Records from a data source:
——

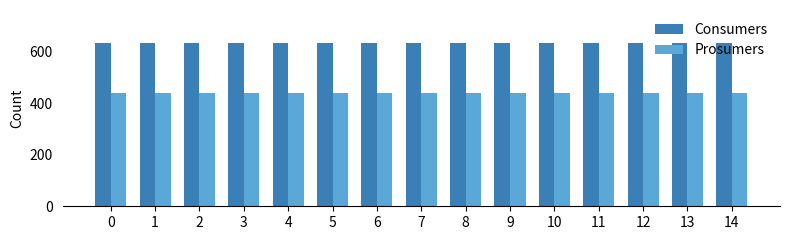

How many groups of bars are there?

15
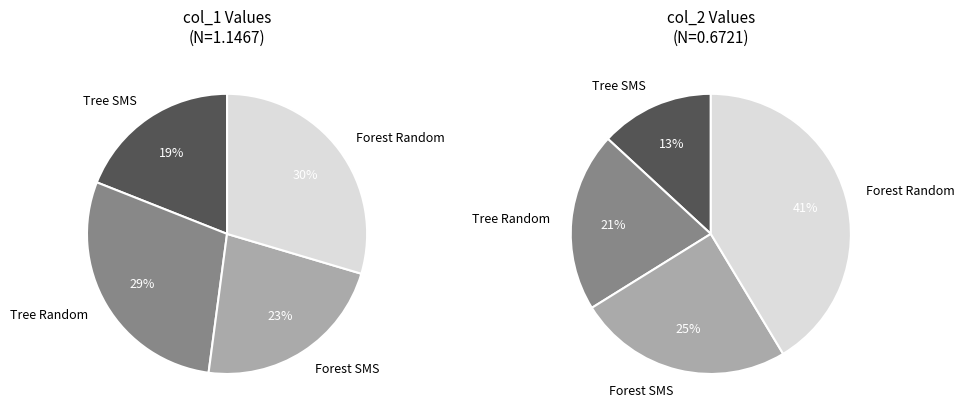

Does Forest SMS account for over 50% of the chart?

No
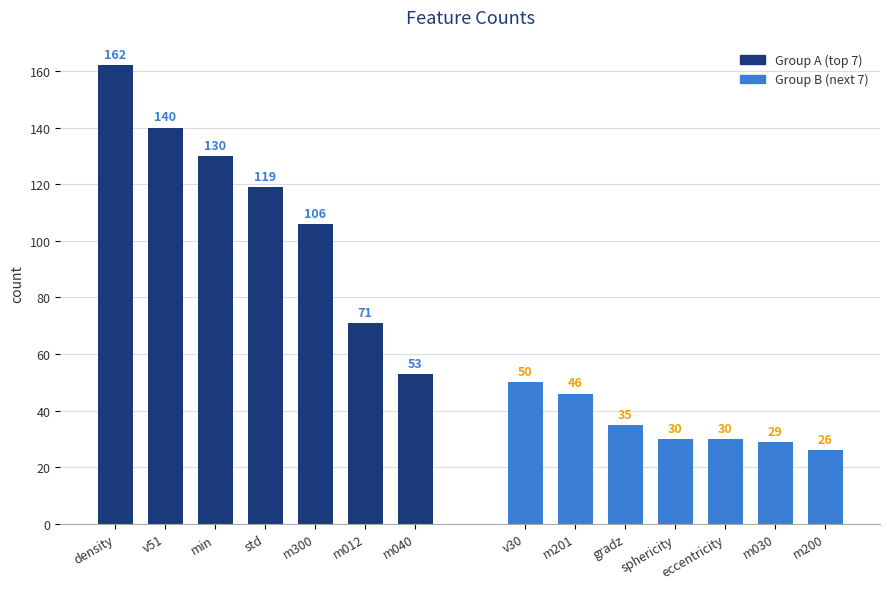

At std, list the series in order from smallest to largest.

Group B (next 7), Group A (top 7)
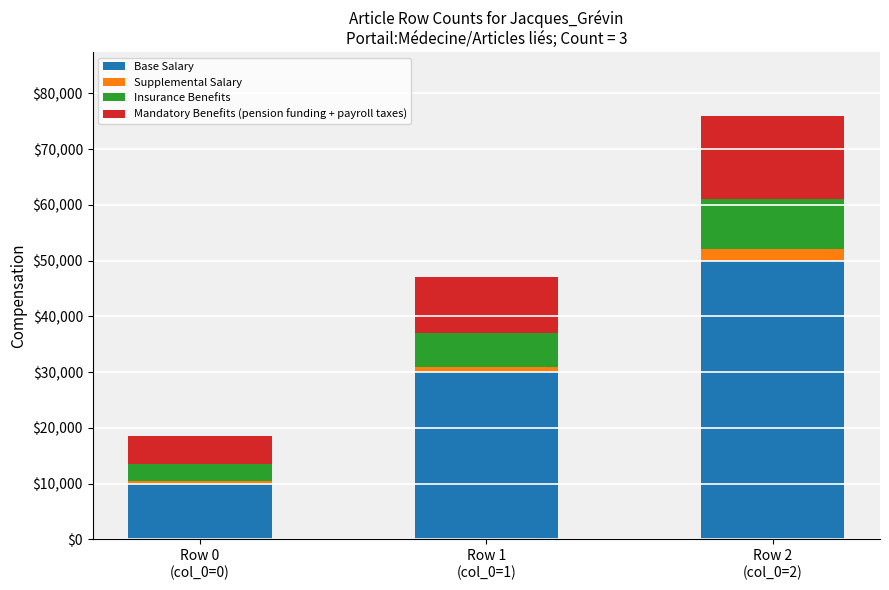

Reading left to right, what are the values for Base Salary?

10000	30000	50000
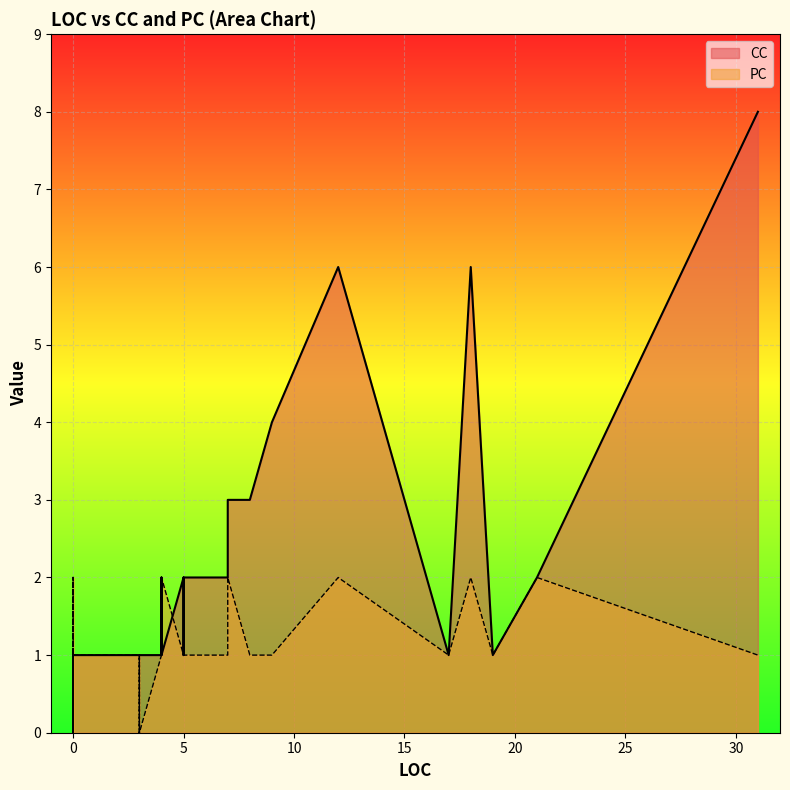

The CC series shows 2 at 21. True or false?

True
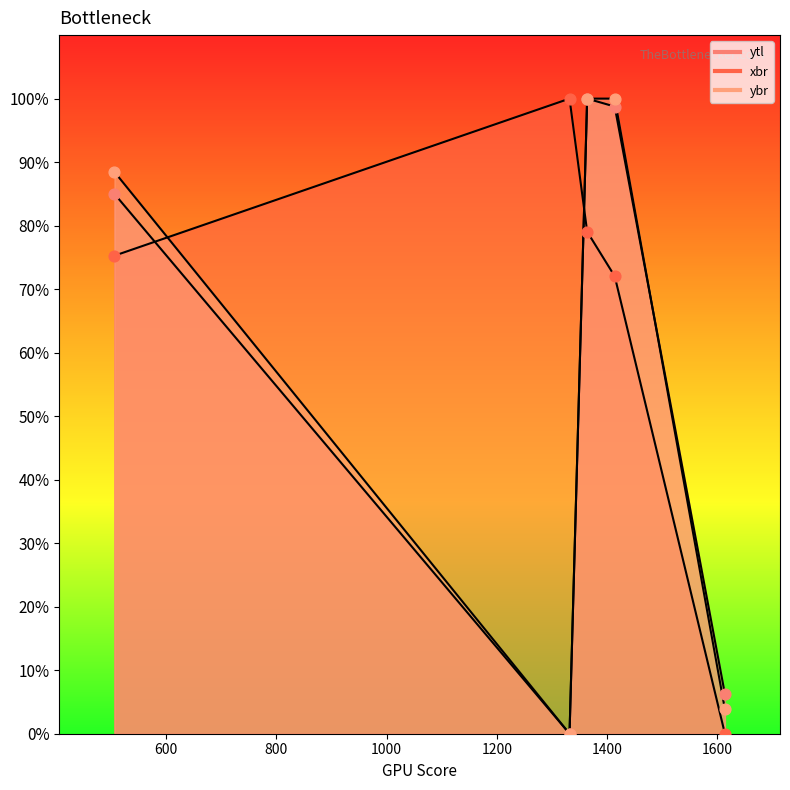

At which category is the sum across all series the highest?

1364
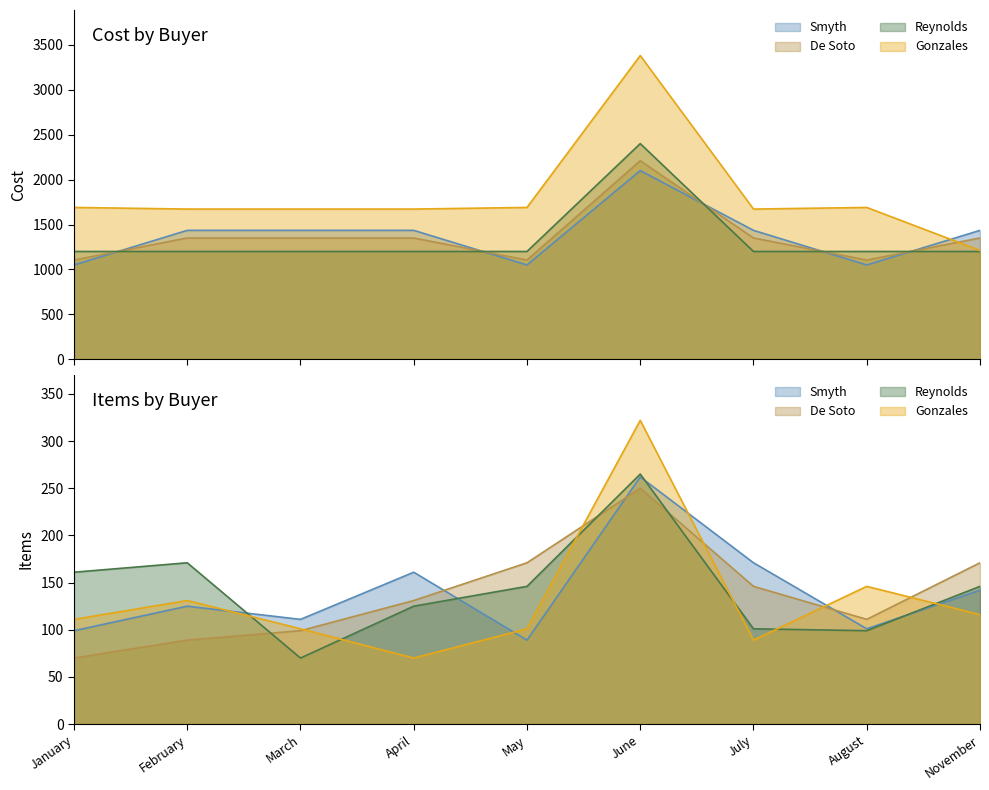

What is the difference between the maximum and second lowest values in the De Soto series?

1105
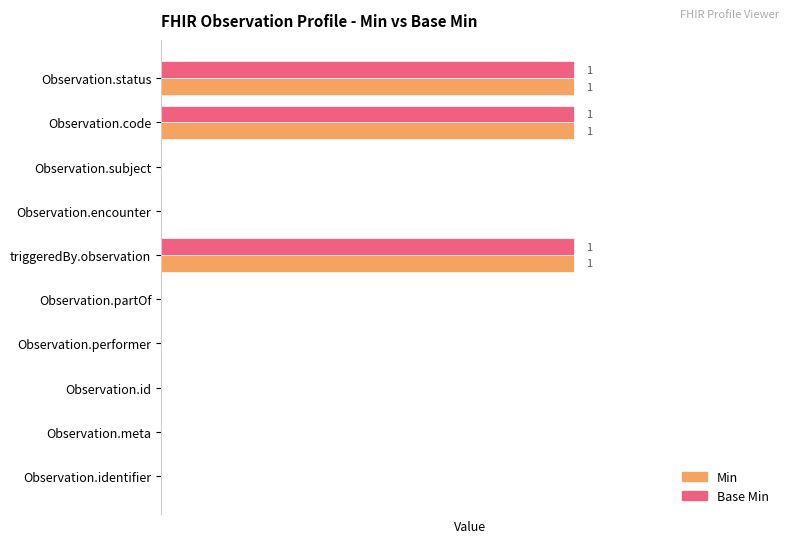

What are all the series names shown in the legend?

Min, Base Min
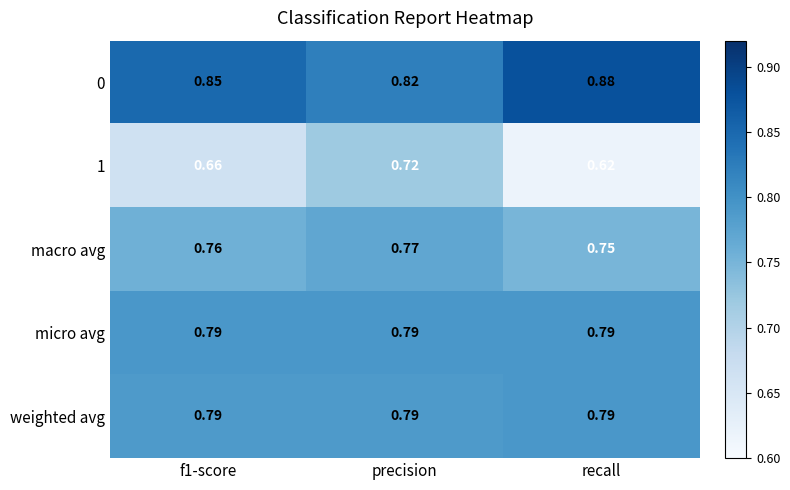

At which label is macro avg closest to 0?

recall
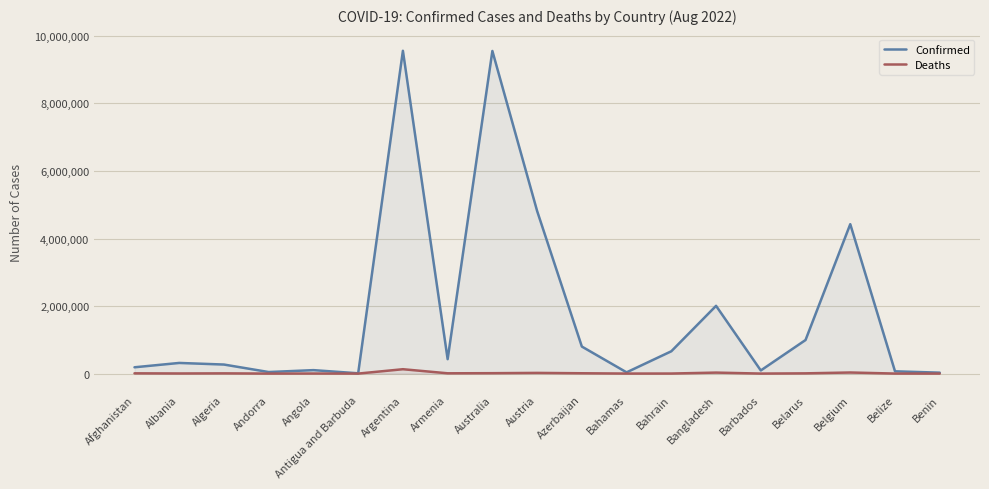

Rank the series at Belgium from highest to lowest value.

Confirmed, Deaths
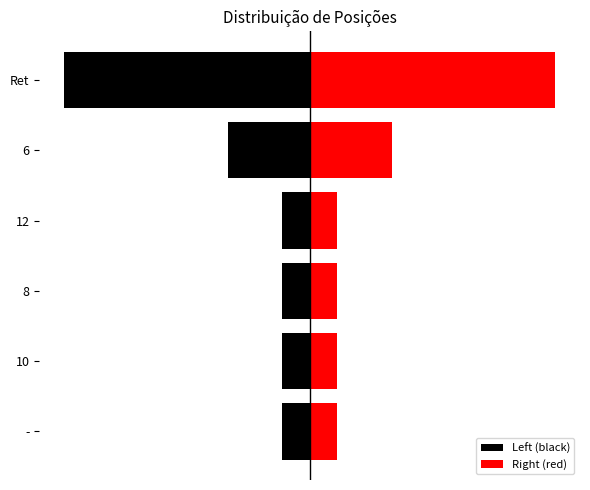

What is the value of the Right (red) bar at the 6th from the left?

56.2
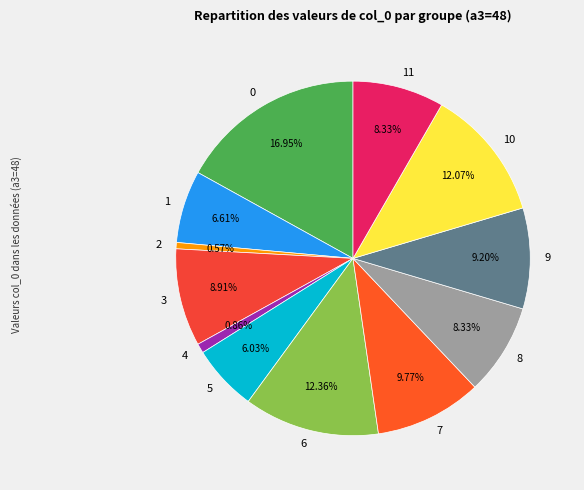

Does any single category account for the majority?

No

——

§ ACTIVITY
Copy every one of the records above word for word, but leave out the pictures.

§ YOUR SOLUTION
How many groups of bars are there?

15

Does Forest SMS account for over 50% of the chart?

No

At std, list the series in order from smallest to largest.

Group B (next 7), Group A (top 7)

Reading left to right, what are the values for Base Salary?

10000	30000	50000

The CC series shows 2 at 21. True or false?

True

At which category is the sum across all series the highest?

1364

What is the difference between the maximum and second lowest values in the De Soto series?

1105

What are all the series names shown in the legend?

Min, Base Min

At which label is macro avg closest to 0?

recall

Rank the series at Belgium from highest to lowest value.

Confirmed, Deaths

What is the value of the Right (red) bar at the 6th from the left?

56.2

Does any single category account for the majority?

No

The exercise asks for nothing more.